Situé au 27 boulevard de la Trémouille, le cellier de Clairvaux, bâtiment municipal qui accueille de nombreux événements associatifs et culturels, fait actuellement l’objet d’importants travaux. Une restauration pour préserver l’architecture historique de ce joyau médiéval.

Peut-être avez-vous déjà franchi ses portes pour découvrir une exposition, écouter un concert ou assister à une conférence. Construit au début du 13e siècle, le cellier de Clairvaux, également appelé « Petit-Clairvaux », était à l’origine une dépendance de la célèbre abbaye de Clairvaux située dans l’Aube. Il faisait partie d’un vaste enclos à l’intérieur de Dijon, comprenant un hôtel, des chapelles, des jardins, des vignes, un pressoir et des granges.

Il servait à la fois de lieu de résidence pour l’abbé lors de ces voyages à Citeaux, l’abbaye-mère et de lieu pour stocker et vendre les productions de l’abbaye – graines, céréales, foin, fourrage, etc. Le rez-de chaussée accueillait les espaces de stockage, tandis que l’étage abritait le réfectoire et le dortoir des moines cisterciens. Dernier vestige de cet ensemble patrimonial, le cellier devient propriété du département à la Révolution, puis de la ville en 1914. Réhabilité dans l’urgence en 1942, le bâtiment a depuis subi les assauts du temps. Après la Seconde Guerre mondiale, il s’impose comme un lieu central des événements dijonnais, notamment les célèbres Fêtes de la vigne.

Chantier en cours

Une étude menée en 2024 a montré que le bâtiment vieillissant nécessitait des travaux de rénovation. La ville investit 1,5 million d’euros, dont 242 000 euros de subvention de l’État, pour un chantier lancé en décembre dernier et prévu jusqu’en septembre 2026. Les interventions comprennent, entre autres : la réfection à l’identique des toitures, la restauration des charpentes, l’amélioration de l’isolation thermique des combles et la sécurisation générale du bâtiment. Ces travaux ne perturbent pas les événements prévus puisque la salle basse reste accessible pour accueillir des événements, comme les rencontres Clameurs en juin prochain.

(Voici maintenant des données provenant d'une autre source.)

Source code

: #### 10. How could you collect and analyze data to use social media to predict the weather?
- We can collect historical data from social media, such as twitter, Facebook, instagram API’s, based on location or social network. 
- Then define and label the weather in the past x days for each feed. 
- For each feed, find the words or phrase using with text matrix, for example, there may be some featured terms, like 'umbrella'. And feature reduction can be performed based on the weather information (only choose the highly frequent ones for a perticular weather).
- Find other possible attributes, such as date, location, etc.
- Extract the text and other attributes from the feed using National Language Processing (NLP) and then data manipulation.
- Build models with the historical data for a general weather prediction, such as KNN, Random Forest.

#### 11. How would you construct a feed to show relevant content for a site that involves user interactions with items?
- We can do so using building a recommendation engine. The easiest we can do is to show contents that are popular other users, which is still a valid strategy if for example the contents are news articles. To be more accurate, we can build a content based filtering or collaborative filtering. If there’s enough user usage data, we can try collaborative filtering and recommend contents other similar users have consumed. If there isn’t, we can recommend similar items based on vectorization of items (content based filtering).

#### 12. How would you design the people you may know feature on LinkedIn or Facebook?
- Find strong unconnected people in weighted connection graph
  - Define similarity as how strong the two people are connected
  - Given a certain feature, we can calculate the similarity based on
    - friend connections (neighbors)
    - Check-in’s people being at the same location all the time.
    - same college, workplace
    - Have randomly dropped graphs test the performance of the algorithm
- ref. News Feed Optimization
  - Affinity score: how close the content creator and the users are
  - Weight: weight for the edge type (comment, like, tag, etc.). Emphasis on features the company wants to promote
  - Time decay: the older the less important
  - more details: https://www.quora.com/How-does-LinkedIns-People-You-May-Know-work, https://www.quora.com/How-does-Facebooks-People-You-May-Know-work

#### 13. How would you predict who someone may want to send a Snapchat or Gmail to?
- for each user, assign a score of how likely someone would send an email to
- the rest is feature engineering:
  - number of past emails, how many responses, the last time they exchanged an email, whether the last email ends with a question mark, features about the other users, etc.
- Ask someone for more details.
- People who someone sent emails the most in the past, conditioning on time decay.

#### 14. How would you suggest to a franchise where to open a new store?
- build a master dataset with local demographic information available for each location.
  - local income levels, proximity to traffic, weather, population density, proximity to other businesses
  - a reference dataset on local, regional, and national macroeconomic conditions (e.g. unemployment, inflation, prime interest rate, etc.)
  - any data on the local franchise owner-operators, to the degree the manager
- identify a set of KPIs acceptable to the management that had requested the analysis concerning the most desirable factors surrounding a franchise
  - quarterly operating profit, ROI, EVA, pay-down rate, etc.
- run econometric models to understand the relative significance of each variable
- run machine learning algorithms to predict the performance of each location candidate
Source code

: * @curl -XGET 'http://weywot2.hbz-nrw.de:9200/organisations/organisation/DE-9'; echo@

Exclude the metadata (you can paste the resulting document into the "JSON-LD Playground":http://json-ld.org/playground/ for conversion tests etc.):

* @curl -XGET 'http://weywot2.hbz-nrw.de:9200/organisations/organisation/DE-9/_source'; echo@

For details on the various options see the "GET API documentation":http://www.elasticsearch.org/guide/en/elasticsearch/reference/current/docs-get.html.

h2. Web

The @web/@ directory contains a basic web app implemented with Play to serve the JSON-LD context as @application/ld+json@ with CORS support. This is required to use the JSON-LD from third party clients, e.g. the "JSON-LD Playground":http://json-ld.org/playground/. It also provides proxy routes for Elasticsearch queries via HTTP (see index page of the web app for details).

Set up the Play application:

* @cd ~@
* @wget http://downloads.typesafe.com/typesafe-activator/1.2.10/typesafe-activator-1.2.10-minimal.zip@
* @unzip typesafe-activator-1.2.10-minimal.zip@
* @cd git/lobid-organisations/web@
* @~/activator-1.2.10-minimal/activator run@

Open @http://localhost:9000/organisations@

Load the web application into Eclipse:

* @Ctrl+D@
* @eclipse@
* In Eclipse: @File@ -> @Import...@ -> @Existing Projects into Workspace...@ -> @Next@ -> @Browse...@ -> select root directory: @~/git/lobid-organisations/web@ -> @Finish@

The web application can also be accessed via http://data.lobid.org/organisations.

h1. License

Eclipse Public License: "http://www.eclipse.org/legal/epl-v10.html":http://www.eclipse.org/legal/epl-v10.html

Sur les pas de Bernard de Clairvaux

Le cellier tire son nom d’un homme, d’abord appelé Bernard de Fontaine, né en 1090 au château de Fontaine-lès-Dijon. En 1112, il entre à l’abbaye de Cîteaux, où il s’impose rapidement comme l’un des principaux artisans du renouveau de l’ordre cistercien. En 1115, devenu abbé, il fonde l’abbaye de Clairvaux. Dès lors appelé Bernard de Clairvaux, il fait de cette abbaye l’une des plus influentes d’Europe, contribuant au rayonnement religieux, culturel et économique de la Bourgogne au Moyen Âge. À sa mort en 1153, son influence est telle qu’il est canonisé en 1174 et devient saint Bernard de Clairvaux. À Dijon, plusieurs lieux perpétuent encore aujourd’hui sa mémoire, notamment la place Saint-Bernard située au bout de la rue des Godrans, ainsi que le couvent des Bernardines, qui abrite désormais le musée de la Vie bourguignonne.